Your goal
Only the lines from the line containing "InfluxDB est l'une" to the end of the records, both included, belong in the answer, copied exactly.

=== Begin Enclosure ===

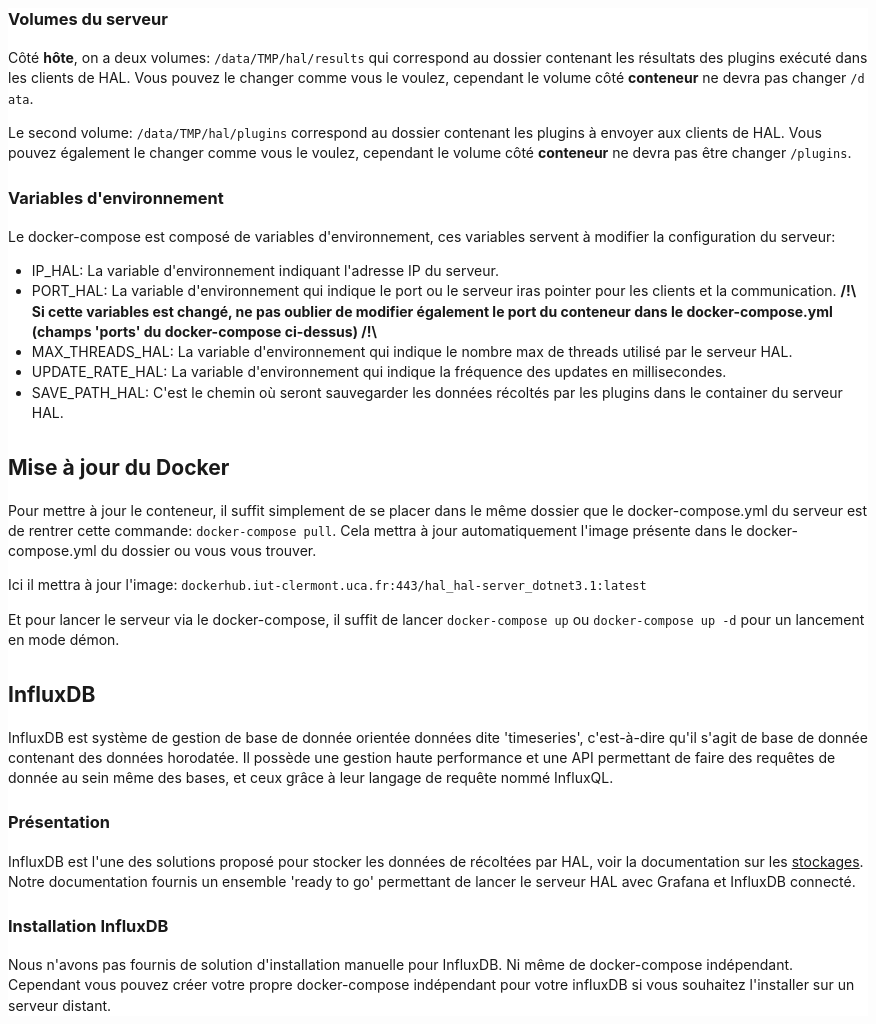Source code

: ### Volumes du serveur

Côté **hôte**, on a deux volumes: `/data/TMP/hal/results` qui correspond au dossier contenant les résultats des plugins exécuté dans les clients de HAL. Vous pouvez le changer comme vous le voulez, cependant le volume côté **conteneur** ne devra pas changer `/data`.

Le second volume: `/data/TMP/hal/plugins` correspond au dossier contenant les plugins à envoyer aux clients de HAL. Vous pouvez également le changer comme vous le voulez, cependant le volume côté **conteneur** ne devra pas être changer `/plugins`.

### Variables d'environnement

Le docker-compose est composé de variables d'environnement, ces variables servent à modifier la configuration du serveur:

- IP_HAL: La variable d'environnement indiquant l'adresse IP du serveur.
- PORT_HAL: La variable d'environnement qui indique le port ou le serveur iras pointer pour les clients et la communication. **/!\ Si cette variables est changé, ne pas oublier de modifier également le port du conteneur dans le docker-compose.yml (champs 'ports' du docker-compose ci-dessus) /!\\**
- MAX_THREADS_HAL: La variable d'environnement qui indique le nombre max de threads utilisé par le serveur HAL.
- UPDATE_RATE_HAL: La variable d'environnement qui indique la fréquence des updates en millisecondes.
- SAVE_PATH_HAL: C'est le chemin où seront sauvegarder les données récoltés par les plugins dans le container du serveur HAL.

## Mise à jour du Docker

Pour mettre à jour le conteneur, il suffit simplement de se placer dans le même dossier que le docker-compose.yml du serveur est de rentrer cette commande: `docker-compose pull`. Cela mettra à jour automatiquement l'image présente dans le docker-compose.yml du dossier ou vous vous trouver.

Ici il mettra à jour l'image: `dockerhub.iut-clermont.uca.fr:443/hal_hal-server_dotnet3.1:latest`

Et pour lancer le serveur via le docker-compose, il suffit de lancer `docker-compose up` ou `docker-compose up -d` pour un lancement en mode démon.

## InfluxDB

InfluxDB est système de gestion de base de donnée orientée données dite 'timeseries', c'est-à-dire qu'il s'agit de base de donnée contenant des données horodatée. Il possède une gestion haute performance et une API permettant de faire des requêtes de donnée au sein même des bases, et ceux grâce à leur langage de requête nommé InfluxQL.

### Présentation

InfluxDB est l'une des solutions proposé pour stocker les données de récoltées par HAL, voir la documentation sur les [stockages](/tree/master/#stockage). Notre documentation fournis un ensemble 'ready to go' permettant de lancer le serveur HAL avec Grafana et InfluxDB connecté.

### Installation InfluxDB

Nous n'avons pas fournis de solution d'installation manuelle pour InfluxDB. Ni même de docker-compose indépendant. Cependant vous pouvez créer votre propre docker-compose indépendant pour votre influxDB si vous souhaitez l'installer sur un serveur distant.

=== End Enclosure ===

Answer area
InfluxDB est l'une des solutions proposé pour stocker les données de récoltées par HAL, voir la documentation sur les [stockages](/tree/master/#stockage). Notre documentation fournis un ensemble 'ready to go' permettant de lancer le serveur HAL avec Grafana et InfluxDB connecté.

### Installation InfluxDB

Nous n'avons pas fournis de solution d'installation manuelle pour InfluxDB. Ni même de docker-compose indépendant. Cependant vous pouvez créer votre propre docker-compose indépendant pour votre influxDB si vous souhaitez l'installer sur un serveur distant.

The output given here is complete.